I could feel the umbilical cord between us, tugging, a reminder of the past 9 months and everything that lay before me now too – literally, and figuratively. I was no longer in pain. The contractions were replaced by waves of happy hormones, and almost a sickly sweet light headedness that this was all even real. They had me lie back, and they put her on my chest for immediate skin to skin and latching. Jay cut the umbilical cord, and my doctor arrived just about then to deliver the placenta and afterbirth.

Everything felt incredible. We were allowed to stay there latching and skin-to-skinning for a couple more hours before we were taken to our suite where we stayed another 48 hours. I was in such good shape that we could have been discharged earlier – having suffered not a tear (a small cut that didn’t count as a first degree tear, and that ended up receiving 1 stitch to speed up recovery), and being almost immediately mobile.
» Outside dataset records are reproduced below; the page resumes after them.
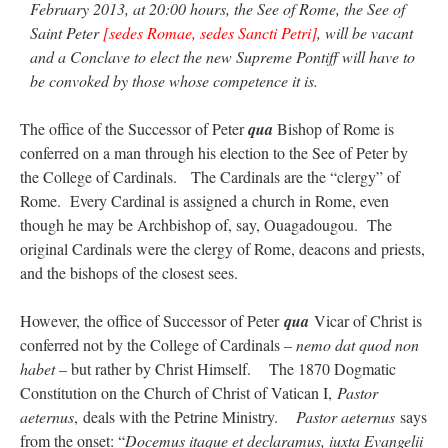
February 2013, at 20:00 hours, the See of Rome, the See of
Saint Peter
[sedes Romae, sedes Sancti Petri]
, will be vacant
and a Conclave to elect the new Supreme Pontiff will have to
be convoked by those whose competence it is.
The office of the Successor of Peter
qua
Bishop of Rome is
conferred on a man through his election to the See of Peter by
the College of Cardinals. The Cardinals are the “clergy” of
Rome. Every Cardinal is assigned a church in Rome, even
though he may be Archbishop of, say, Ouagadougou. The
original Cardinals were the clergy of Rome, deacons and priests,
and the bishops of the closest sees.
However, the office of Successor of Peter
qua
Vicar of Christ is
conferred not by the College of Cardinals –
nemo dat quod non
habet
– but rather by Christ Himself. The 1870 Dogmatic
Constitution on the Church of Christ of Vatican I,
Pastor
aeternus
, deals with the Petrine Ministry.
Pastor aeternus
says
from the onset: “
Docemus itaque et declaramus, iuxta Evangelii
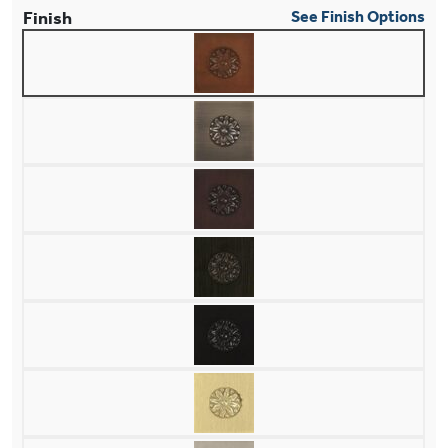
Finish
See Finish Options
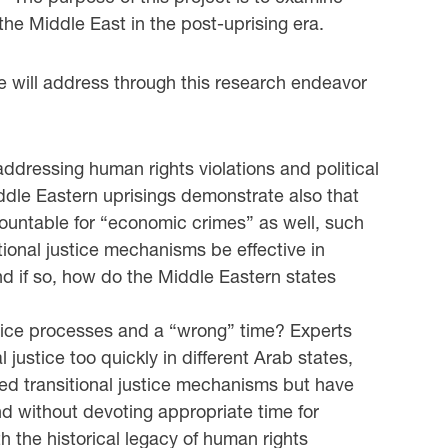
 the Middle East in the post-uprising era.
e will address through this research endeavor
 addressing human rights violations and political
ddle Eastern uprisings demonstrate also that
countable for “economic crimes” as well, such
ional justice mechanisms be effective in
d if so, how do the Middle Eastern states
justice processes and a “wrong” time? Experts
 justice too quickly in different Arab states,
ed transitional justice mechanisms but have
nd without devoting appropriate time for
h the historical legacy of human rights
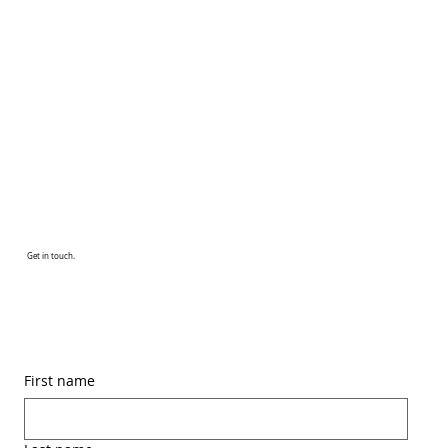
Get in touch.
First name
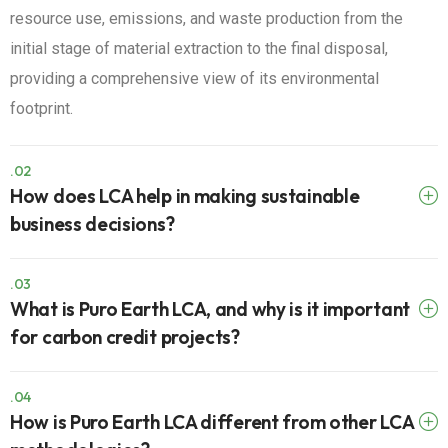
resource use, emissions, and waste production from the
initial stage of material extraction to the final disposal,
providing a comprehensive view of its environmental
footprint.
.02
How does LCA help in making sustainable
business decisions?
.03
What is Puro Earth LCA, and why is it important
for carbon credit projects?
.04
How is Puro Earth LCA different from other LCA
methodologies?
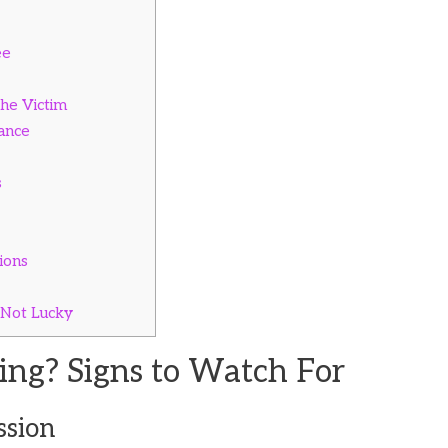
ee
the Victim
ance
s
ions
 Not Lucky
ing? Signs to Watch For
ssion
However, the hospital stay came in a package (1 night in the delivery room, and 2 nights in the suites), and given we have no live in help on a regular basis, the extra attention from nurses round the clock was a good way for us to try to catch up on sleep before going out into the wild largely alone.


Would we do it again?

Now, having experienced induction, epidurals, and 100% natural deliveries, if we were ever to have a 3rd child, I would opt for the unmedicated route God-willing. Hands down. While the pain in the moment seems all-encompassing, it really is “over before you know it,” in many cases, and the beauty of being able to feel that connected and in tune with both your own body and your baby is priceless. If we go into this a 3rd time, I will definitely prepare better for it as well, perhaps take some hypnobirthing classes, and as well elect to deliver either in the Philippines or Europe, where we would have access to hospitals with water birthing suites (this is not yet a thing in Indonesia, and so is not an option at the hospitals here). In all an incredible experience – it was the most painful and challenging thing I’ve potentially done to date, but also in a way the “easiest”, most natural thing too. I am so grateful to God, my doctor, and my husband, for making that smooth a delivery even remotely possible. And now, to enjoy the recovery and journey that lies ahead as we’ve gone from a family of 3, to 4, and look forward to many more adventures to come!


Credit to Willie Soedewa for the featured image!

2 thoughts on “[& THEN WE WERE 4] A Birth Story

  1. Congrats again, Lexi, on the new baby. I can relate with a lot of what you said having also gone through 2 all natural births (in the US) and one with an epidural (in Manila). I prefer the first two! I cant wait to keet Anouk in december!